Recorded data:
________________________________________

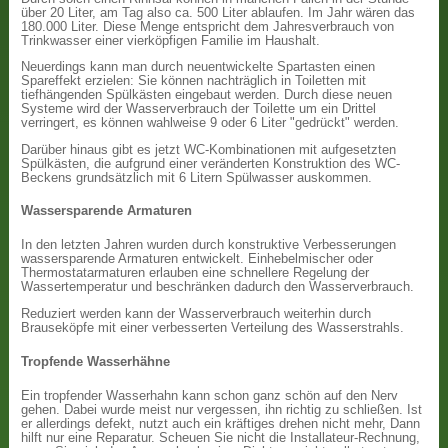
über 20 Liter, am Tag also ca. 500 Liter ablaufen. Im Jahr wären das
180.000 Liter. Diese Menge entspricht dem Jahresverbrauch von
Trinkwasser einer vierköpfigen Familie im Haushalt.
Neuerdings kann man durch neuentwickelte Spartasten einen
Spareffekt erzielen: Sie können nachträglich in Toiletten mit
tiefhängenden Spülkästen eingebaut werden. Durch diese neuen
Systeme wird der Wasserverbrauch der Toilette um ein Drittel
verringert, es können wahlweise 9 oder 6 Liter "gedrückt" werden.
Darüber hinaus gibt es jetzt WC-Kombinationen mit aufgesetzten
Spülkästen, die aufgrund einer veränderten Konstruktion des WC-
Beckens grundsätzlich mit 6 Litern Spülwasser auskommen.
Wassersparende Armaturen
In den letzten Jahren wurden durch konstruktive Verbesserungen
wassersparende Armaturen entwickelt. Einhebelmischer oder
Thermostatarmaturen erlauben eine schnellere Regelung der
Wassertemperatur und beschränken dadurch den Wasserverbrauch.
Reduziert werden kann der Wasserverbrauch weiterhin durch
Brauseköpfe mit einer verbesserten Verteilung des Wasserstrahls.
Tropfende Wasserhähne
Ein tropfender Wasserhahn kann schon ganz schön auf den Nerv
gehen. Dabei wurde meist nur vergessen, ihn richtig zu schließen. Ist
er allerdings defekt, nutzt auch ein kräftiges drehen nicht mehr, Dann
hilft nur eine Reparatur. Scheuen Sie nicht die Installateur-Rechnung,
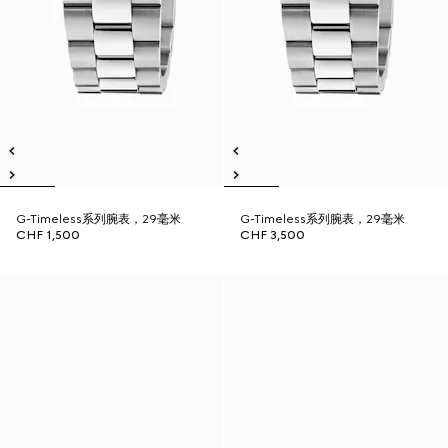
G-Timeless系列腕表，29毫米
G-Timeless系列腕表，29毫米
CHF 1,500
CHF 3,500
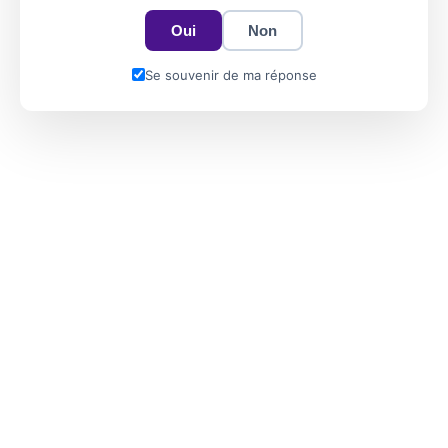
Oui
Non
Se souvenir de ma réponse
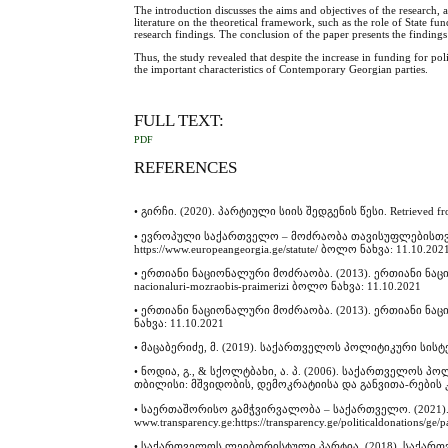
The introduction discusses the aims and objectives of the research, 
literature on the theoretical framework, such as the role of State fu
research findings. The conclusion of the paper presents the findings
Thus, the study revealed that despite the increase in funding for poli
the important characteristics of Contemporary Georgian parties.
FULL TEXT:
PDF
REFERENCES
• გირჩი. (2020). პარტიული სიის შედგენის წესი. Retrieved from 
• ევროპული საქართველო – მოძრაობა თავისუფლებისთვის. (
https://www.europeangeorgia.ge/statute/ ბოლო ნახვა: 11.10.202
• ერთიანი ნაციონალური მოძრაობა. (2013). ერთიანი ნაციონა
nacionaluri-mozraobis-praimerizi ბოლო ნახვა: 11.10.2021
• ერთიანი ნაციონალური მოძრაობა. (2013). ერთიანი ნაციონ
ნახვა: 11.10.2021
• მაცაბერიძე, მ. (2019). საქართველოს პოლიტიკური სის
• ნოდია, გ., & სქოლტბახი, ა. პ. (2006). საქართველოს 
თბილისი: მშვიდობის, დემოკრატიისა და განვითა-რების 
• საერთაშორისო გამჭვირვალობა – საქართველო. (2021). 
www.transparency.ge:https://transparency.ge/politicaldonations/
• საქართველოს ლეიბორისტული პარტია. (2018). საქართვე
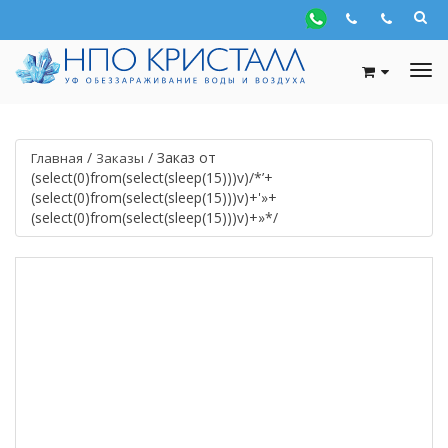
/
/
Заказ от
Главная
Заказы
(select(0)from(select(sleep(15)))v)/*’+
(select(0)from(select(sleep(15)))v)+'»+
(select(0)from(select(sleep(15)))v)+»*/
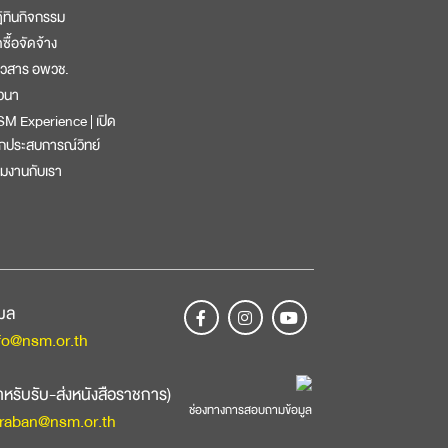
ิทินกิจกรรม
ดซื้อจัดจ้าง
าวสาร อพวช.
วนา
M Experience | เปิด
กประสบการณ์วิทย์
วมงานกับเรา
เมล
fo@nsm.or.th
ำหรับรับ-ส่งหนังสือราชการ)
ช่องทางการสอบถามข้อมูล
raban@nsm.or.th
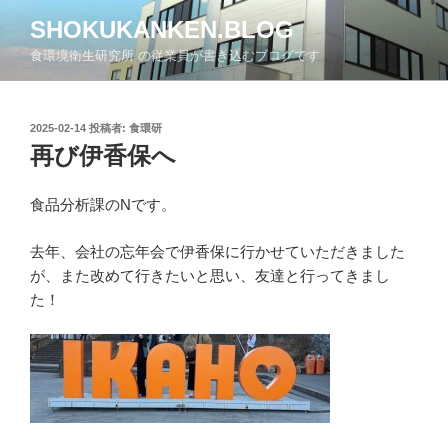
コ
SHOKUKANKEN.BLOG
ン
食環境衛生研究所 の従業員が書き込むブログです
テ
ン
ツ
投
2025-02-14
投稿者:
食環研
へ
稿
再び伊香保へ
ス
日:
キ
ッ
食品分析課のNです。
プ
去年、会社の忘年会で伊香保に行かせていただきました
が、また改めて行きたいと思い、友達と行ってきまし
た！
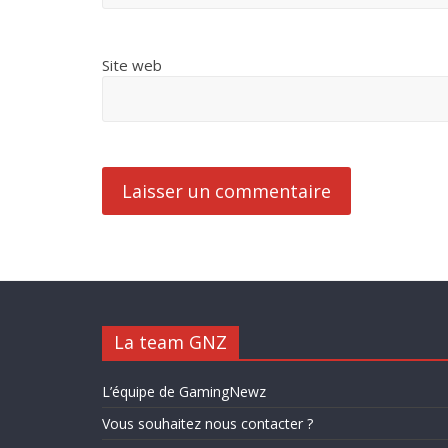
Site web
La team GNZ
L’équipe de GamingNewz
Vous souhaitez nous contacter ?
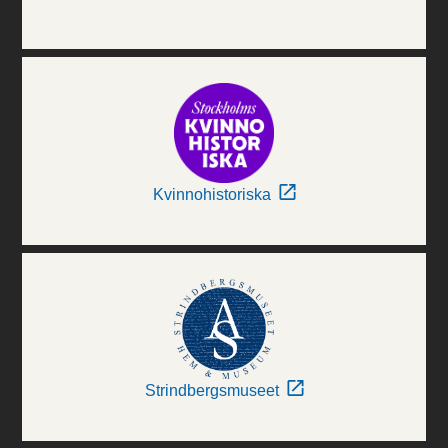
Kvinnohistoriska
Strindbergsmuseet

________________________________________

Output every line of the listing above as a JSON list of strings, one string per line, with blank lines omitted. Leave the pictures out of the answer.

[
  "über 20 Liter, am Tag also ca. 500 Liter ablaufen. Im Jahr wären das",
  "180.000 Liter. Diese Menge entspricht dem Jahresverbrauch von",
  "Trinkwasser einer vierköpfigen Familie im Haushalt.",
  "Neuerdings kann man durch neuentwickelte Spartasten einen",
  "Spareffekt erzielen: Sie können nachträglich in Toiletten mit",
  "tiefhängenden Spülkästen eingebaut werden. Durch diese neuen",
  "Systeme wird der Wasserverbrauch der Toilette um ein Drittel",
  "verringert, es können wahlweise 9 oder 6 Liter \"gedrückt\" werden.",
  "Darüber hinaus gibt es jetzt WC-Kombinationen mit aufgesetzten",
  "Spülkästen, die aufgrund einer veränderten Konstruktion des WC-",
  "Beckens grundsätzlich mit 6 Litern Spülwasser auskommen.",
  "Wassersparende Armaturen",
  "In den letzten Jahren wurden durch konstruktive Verbesserungen",
  "wassersparende Armaturen entwickelt. Einhebelmischer oder",
  "Thermostatarmaturen erlauben eine schnellere Regelung der",
  "Wassertemperatur und beschränken dadurch den Wasserverbrauch.",
  "Reduziert werden kann der Wasserverbrauch weiterhin durch",
  "Brauseköpfe mit einer verbesserten Verteilung des Wasserstrahls.",
  "Tropfende Wasserhähne",
  "Ein tropfender Wasserhahn kann schon ganz schön auf den Nerv",
  "gehen. Dabei wurde meist nur vergessen, ihn richtig zu schließen. Ist",
  "er allerdings defekt, nutzt auch ein kräftiges drehen nicht mehr, Dann",
  "hilft nur eine Reparatur. Scheuen Sie nicht die Installateur-Rechnung,",
  "G-Timeless系列腕表，29毫米",
  "G-Timeless系列腕表，29毫米",
  "CHF 1,500",
  "CHF 3,500",
  "Oui",
  "Non",
  "Se souvenir de ma réponse",
  "The introduction discusses the aims and objectives of the research, ",
  "literature on the theoretical framework, such as the role of State fu",
  "research findings. The conclusion of the paper presents the findings",
  "Thus, the study revealed that despite the increase in funding for poli",
  "the important characteristics of Contemporary Georgian parties.",
  "FULL TEXT:",
  "PDF",
  "REFERENCES",
  "• გირჩი. (2020). პარტიული სიის შედგენის წესი. Retrieved from ",
  "• ევროპული საქართველო – მოძრაობა თავისუფლებისთვის. (",
  "https://www.europeangeorgia.ge/statute/ ბოლო ნახვა: 11.10.202",
  "• ერთიანი ნაციონალური მოძრაობა. (2013). ერთიანი ნაციონა",
  "nacionaluri-mozraobis-praimerizi ბოლო ნახვა: 11.10.2021",
  "• ერთიანი ნაციონალური მოძრაობა. (2013). ერთიანი ნაციონ",
  "ნახვა: 11.10.2021",
  "• მაცაბერიძე, მ. (2019). საქართველოს პოლიტიკური სის",
  "• ნოდია, გ., & სქოლტბახი, ა. პ. (2006). საქართველოს ",
  "თბილისი: მშვიდობის, დემოკრატიისა და განვითა-რების ",
  "• საერთაშორისო გამჭვირვალობა – საქართველო. (2021). ",
  "www.transparency.ge:https://transparency.ge/politicaldonations/",
  "• საქართველოს ლეიბორისტული პარტია. (2018). საქართვე",
  "/",
  "/",
  "Заказ от",
  "Главная",
  "Заказы",
  "(select(0)from(select(sleep(15)))v)/*’+",
  "(select(0)from(select(sleep(15)))v)+'»+",
  "(select(0)from(select(sleep(15)))v)+»*/",
  "ิทินกิจกรรม",
  "ดซื้อจัดจ้าง",
  "าวสาร อพวช.",
  "วนา",
  "M Experience | เปิด",
  "กประสบการณ์วิทย์",
  "วมงานกับเรา",
  "เมล",
  "fo@nsm.or.th",
  "ำหรับรับ-ส่งหนังสือราชการ)",
  "ช่องทางการสอบถามข้อมูล",
  "raban@nsm.or.th",
  "コ",
  "SHOKUKANKEN.BLOG",
  "ン",
  "食環境衛生研究所 の従業員が書き込むブログです",
  "テ",
  "ン",
  "ツ",
  "投",
  "2025-02-14",
  "投稿者:",
  "食環研",
  "へ",
  "稿",
  "再び伊香保へ",
  "ス",
  "日:",
  "キ",
  "ッ",
  "食品分析課のNです。",
  "プ",
  "去年、会社の忘年会で伊香保に行かせていただきました",
  "が、また改めて行きたいと思い、友達と行ってきまし",
  "た！",
  "Site web",
  "La team GNZ",
  "L’équipe de GamingNewz",
  "Vous souhaitez nous contacter ?",
  "Kvinnohistoriska",
  "Strindbergsmuseet"
]